After trying several available eng.traineddata
files with an Android app that employs Tesseract, I have less than stellar accuracy. Since my application will be using just a few fonts (font sizes, bold and regular), I thought I could get much better accuracy by building my own data. An example of the kind of thing (an 8.5x11 inch paper) that users will taking a picture of is here:
I have looked at jTessBoxEditor, but wondered if that was an appropriate path to investigate. And if so, I was unsure how to proceed with respect to a starting point, or to try from scratch. The font (which looks like Times New Roman) is very common, and didn't want to re-invent the wheel. I also wondered about how to treat the font on the two different color backgrounds.

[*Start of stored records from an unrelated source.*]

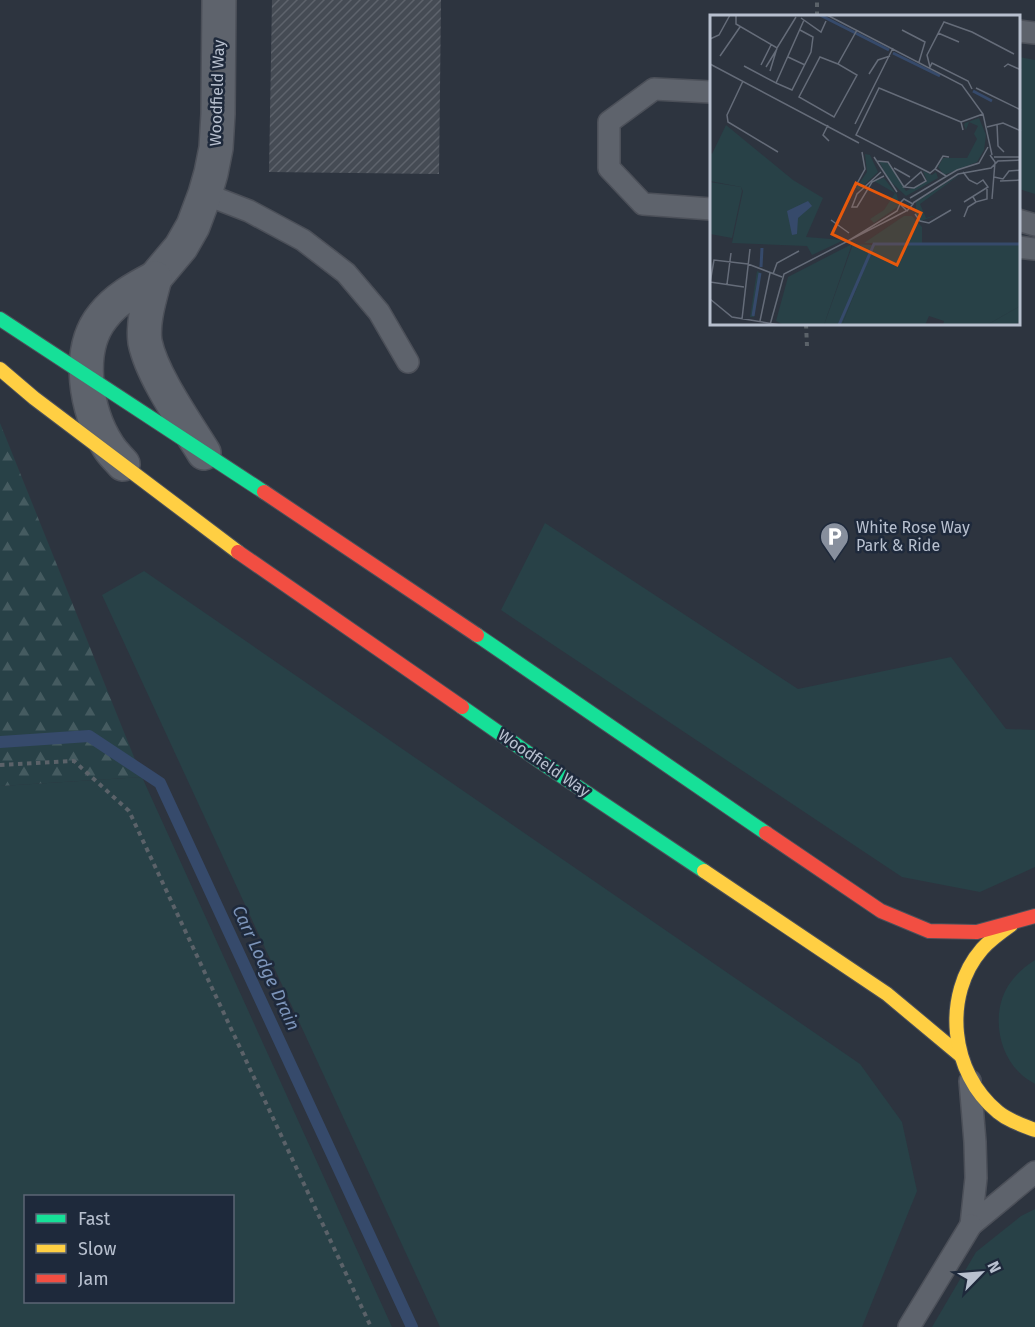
<svg xmlns="http://www.w3.org/2000/svg" width="1035" height="1327" viewBox="0 0 1035 1327" font-family="'Fira Sans',sans-serif">
  <style>
    .grass { fill: #284147; fill-rule: evenodd }
    .forest { fill: url(#forest-firs) }
    .lines { fill: none; stroke-linecap: round; stroke-linejoin: round }
    .stream { stroke: #364a6b; stroke-width: 12 }
    .building { fill: url(#building-hatch) }
    .lane-casing { stroke: #4c5059; stroke-width: 24 }
    .street-casing { stroke: #4c5059; stroke-width: 36 }
    .fast-casing { stroke: #4c5059; stroke-width: 16 }
    .slow-casing { stroke: #4c5059; stroke-width: 16 }
    .jam-casing { stroke: #4c5059; stroke-width: 16 }
    .path { stroke: #5b6269; stroke-width: 4; stroke-dasharray: 4.5 4.5; stroke-linecap: butt }
    .lane { stroke: #5e636c; stroke-width: 21 }
    .street { stroke: #5e636c; stroke-width: 33 }
    .fast { stroke: #16e098; stroke-width: 14 }
    .slow { stroke: #ffcf43; stroke-width: 14 }
    .jam { stroke: #f24e42; stroke-width: 14 }
    .labels { text-anchor: middle; dominant-baseline: central; stroke-width: 5; stroke-linejoin: round; paint-order: stroke }
    .street-label { font-size: 16px; fill: #b8c0cf; stroke: #1e293b }
    .poi-label { font-size: 16px; fill: #b8c0cf; stroke: #1e293b; text-anchor: start }
    .water-label { font-size: 18px; font-style: italic; fill: #7c94b9; stroke: #1e293b }
    .inset-river { fill: none; stroke: #364a6b; stroke-width: 3 }
    .inset-road { fill: none; stroke: #656c79; stroke-width: 1.5 }
    .view { fill: #e8590c; fill-opacity: 0.15; stroke: #e8590c; stroke-width: 3 }
    .inset-edge { fill: none; stroke: #b8c0cf; stroke-width: 3 }
  </style>
  <defs>
    <pattern id="forest-firs" width="22" height="20" patternUnits="userSpaceOnUse" patternTransform="scale(1.5)"><rect width="22" height="20" fill="#284147"/><path d="M5 1l3.5 6h-7zM16 11l3.5 6h-7z" fill="#455b60"/></pattern>
    <pattern id="building-hatch" width="6" height="6" patternUnits="userSpaceOnUse" patternTransform="scale(1.5)"><rect width="6" height="6" fill="#454b54"/><path d="M-1 1l2-2M0 6l6-6M5 7l2-2" fill="none" stroke="#5e636c"/></pattern>
  </defs>
  <rect width="100%" height="100%" fill="#2d343f"/>
  <!-- grass -->
  <g class="grass">
    <path d="M1019,57L1035,60V194L1019,189Z"/>
    <path d="M545,523L798,689L951,657L1006,729L1035,730V867L980,892L902,877L501,610Z"/>
    <path d="M144,571L860,1064L902,1122L917,1191L862,1327H440L102,595Z"/>
    <path d="M142,777L392,1327H0V786ZM26,1196H232V1302H26Z"/>
    <path d="M1035,960V1084C1031,1081 1026,1079 1023,1076C998,1055 991,1014 1008,986C1015,975 1024,967 1035,960Z"/>
    <path d="M1035,1209V1327H932L976,1252L1021,1216Z"/>
  </g>
  <!-- forest -->
  <path class="forest" d="M0,423L142,777L0,786Z"/>
  <g class="lines">
    <!-- stream -->
    <path class="stream" d="M0,742L89,736L160,783L412,1327"/>
  </g>
  <!-- building -->
  <path class="building" d="M272,0H441L439,174L269,172Z"/>
  <g class="lines">
    <defs>
      <g id="lane">
        <path d="M1018,31L1035,33"/>
        <path d="M711,92L654,89L609,122V168L643,204L711,209"/>
        <path d="M205,194L249,211L303,240L346,273L379,312L408,362"/>
        <path d="M1018,220L1035,225"/>
        <path d="M1018,247L1035,249"/>
        <path d="M970,1081L975,1142L976,1178L971,1225L1035,1172"/>
        <path d="M909,1327L971,1225"/>
      </g>
      <g id="street">
        <path d="M155,278L181,247L193,226L205,194L211,173L216,148L218,114L219,0"/>
        <path d="M123,464C118,458 112,453 108,446C86,412 75,350 103,316C116,299 136,288 155,278C150,297 142,322 145,342C152,376 185,422 204,453"/>
      </g>
      <g id="fast">
        <path d="M0,319L264,492"/>
        <path d="M477,635L766,833"/>
        <path d="M462,707L548,767L704,871"/>
      </g>
      <g id="slow">
        <path d="M0,369L34,398L238,552"/>
        <path d="M704,871L887,994L960,1055"/>
        <path d="M1011,925C1001,932 990,940 982,949C942,995 950,1073 998,1112C1009,1121 1022,1125 1035,1130"/>
      </g>
      <g id="jam">
        <path d="M264,492L477,635"/>
        <path d="M238,552L462,707"/>
        <path d="M766,833L881,911L929,931L977,932L1035,916"/>
      </g>
    </defs>
    <!-- lane casing -->
    <use href="#lane" class="lane-casing"/>
    <!-- street casing -->
    <use href="#street" class="street-casing"/>
    <!-- fast casing -->
    <use href="#fast" class="fast-casing"/>
    <!-- slow casing -->
    <use href="#slow" class="slow-casing"/>
    <!-- jam casing -->
    <use href="#jam" class="jam-casing"/>
    <!-- path -->
    <g class="path">
      <path d="M817,16V0"/>
      <path d="M806,324L807,346"/>
      <path d="M0,765L74,761L129,811L371,1327"/>
    </g>
    <!-- lane -->
    <use href="#lane" class="lane"/>
    <!-- street -->
    <use href="#street" class="street"/>
    <!-- fast -->
    <use href="#fast" class="fast"/>
    <!-- slow -->
    <use href="#slow" class="slow"/>
    <!-- jam -->
    <use href="#jam" class="jam"/>
  </g>
  <!-- icons -->
  <defs>
    <symbol id="parking-pin" viewBox="-11 -11 22 30"><path d="M0 17L-7.5 6A9.5 9.5 0 1 1 7.5 6Z" fill="#878f9d" stroke="#1e293b"/><path d="M-3.5-5.5H1a3.5 3.5 0 0 1 0 7H-1V5.5H-3.5ZM-1-3.4V-.6H.8a1.4 1.4 0 0 0 0-2.8Z" fill="#fff"/></symbol>
  </defs>
  <g fill-rule="evenodd">
    <use href="#parking-pin" x="818" y="520" width="33" height="45"/>
  </g>
  <g class="labels">
    <!-- street labels -->
    <g class="street-label">
      <text transform="translate(217 93) rotate(-88)">Woodfield Way</text>
      <text transform="translate(544 763) rotate(34)">Woodfield Way</text>
    </g>
    <!-- poi labels -->
    <g class="poi-label">
      <text x="856" y="527">White Rose Way<tspan x="856" dy="18">Park &amp; Ride</tspan></text>
    </g>
    <!-- water labels -->
    <g class="water-label">
      <text transform="translate(266 968) rotate(65)">Carr Lodge Drain</text>
    </g>
  </g>
  <!-- overview -->
  <g transform="translate(710 15)">
    <rect width="310" height="310" fill="#2d343f"/>
    <path d="M269,103L276,120L274,135L267,147L234,160L228,152L233,143H257L267,124L264,119L268,111L259,107L256,115L254,110L255,108ZM16,110L83,165L113,183L96,222L134,225L102,240L97,231L22,228L33,176L31,172L0,166V137L2,139ZM155,139L160,140L168,157L149,175L146,173L157,157ZM169,146L178,148L196,176L217,166L213,156L222,160L226,157L228,163L196,181L178,164ZM252,158L210,189L216,203L227,200L211,206L206,200V187ZM174,163L187,180L189,191L164,208L160,204L174,195L185,178L164,166ZM194,201H202L212,212V228H154ZM142,229L114,310H74L66,306L78,262ZM164,230H310V291L277,310H233L234,306L219,301L215,310H132Z" fill="#284147"/>
    <path d="M143,229L164,230L132,310H114ZM310,291V307L304,310H277Z" fill="#284147"/>
    <path d="M47,256L51,258L44,302H40Z" fill="#284147"/>
    <path d="M0,167L31,172L32,176L22,223L0,219Z" fill="#284147"/>
    <path d="M98,186L102,191L88,203L87,219L82,220L77,196Z" fill="#364a6b"/>
    <path class="inset-river" d="M110,0L179,35M183,38L230,61M263,76L282,86M51,252L52,233M43,301L50,258M129,310L164,229H311"/>
    <path class="inset-road" d="M26,0V9L67,33L86,2M117,0L252,70L273,99L282,140M91,3L111,17L116,6M192,15L215,27L209,47M228,18L249,27M0,24L9,20L20,0M10,41L30,12M78,42L95,50M0,49L149,128M128,49L110,42L89,82L124,102L147,60L128,49L147,15M51,50L61,30M34,51L66,68L94,5M56,52L67,34M294,52L298,49L311,55M60,56L67,33M159,59L168,45L180,41M33,66L17,100L18,107L68,137M66,68L82,75L101,37L103,22L90,15M266,73L311,95M262,74L258,66L222,48L220,52L217,40L234,7L262,17L304,39M145,109L183,33M287,109L288,131L294,137M118,110L113,120L119,126M277,112L293,108L311,116M253,115L251,107L273,99M280,140L285,147L282,184M164,142L187,177M284,142H311M166,146L178,147L194,172M184,153L200,162M225,154L220,158L146,120L169,73L251,107M171,157L147,179L142,192H147L162,167L174,161M211,157L216,166L204,173L194,172ZM253,157L259,165L267,169L273,165L278,172L254,187M236,161L225,154L233,141L239,142M284,162L293,164L299,156L311,155M290,166L311,165M144,174L155,154L152,137M263,182L266,187L277,184V174M200,183L247,155L269,148L278,132M203,188L248,159L281,153L288,146L311,145M205,199L210,206L219,208L241,195M254,202L258,192L266,187M121,205L139,218M138,226L187,196L191,187L194,184L203,189L197,196L191,190M63,259L67,248L89,236M0,267L34,272M0,268L4,245L38,249L72,262M17,269L21,238M0,284L22,302L70,310M32,304L40,234M50,306L60,258M60,310L74,259L196,196"/>
    <path class="view" d="M146,168L211,198L187,250L122,219Z"/>
    <rect width="310" height="310" class="inset-edge"/>
  </g>
  <!-- legend -->
  <rect x="24" y="1195" width="210" height="108" fill="#1e293b" stroke="#5c6576" stroke-width="1.5"/>
  <rect x="36" y="1214" width="30" height="9" fill="#16e098" stroke="#5c6576" stroke-width="1.5"/>
  <text x="78" y="1225" font-size="18" fill="#b8c0cf">Fast</text>
  <rect x="36" y="1244" width="30" height="9" fill="#ffcf43" stroke="#5c6576" stroke-width="1.5"/>
  <text x="78" y="1255" font-size="18" fill="#b8c0cf">Slow</text>
  <rect x="36" y="1274" width="30" height="9" fill="#f24e42" stroke="#5c6576" stroke-width="1.5"/>
  <text x="78" y="1285" font-size="18" fill="#b8c0cf">Jam</text>
  <!-- north arrow -->
  <g transform="translate(981 1273) rotate(65)" stroke="#1e293b" stroke-width="4.5" paint-order="stroke">
  <path d="M0-4.5L10 22L0 15L-10 22Z" fill="#b8c0cf"/>
  <text y="-9" font-size="16" font-weight="bold" text-anchor="middle" fill="#b8c0cf">N</text>
  </g>
</svg>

Also, I wondered if I could just print-out ABC... abc... 123... in Times New Roman font and get that into a custom eng.traineddata
file. If I understand correctly, you want the 'cleanest' data (i.e. no 'bad examples' of letters) in the source material used to train your system. But it would seem as if there would be a tutorial or procedure defined for how to build trained data for a specific font. If there is, it's been eluding me.
I would consider using machine learning, but so you don't have to do it on your own, look at Tensorflow Mobile. This is a version that is for mobile devices, and to help with character recognition you can look at this article.
This will help you easily implement a solution to recognize the characters, and by going with this approach you can extend to more fonts if you desire by just doing more training.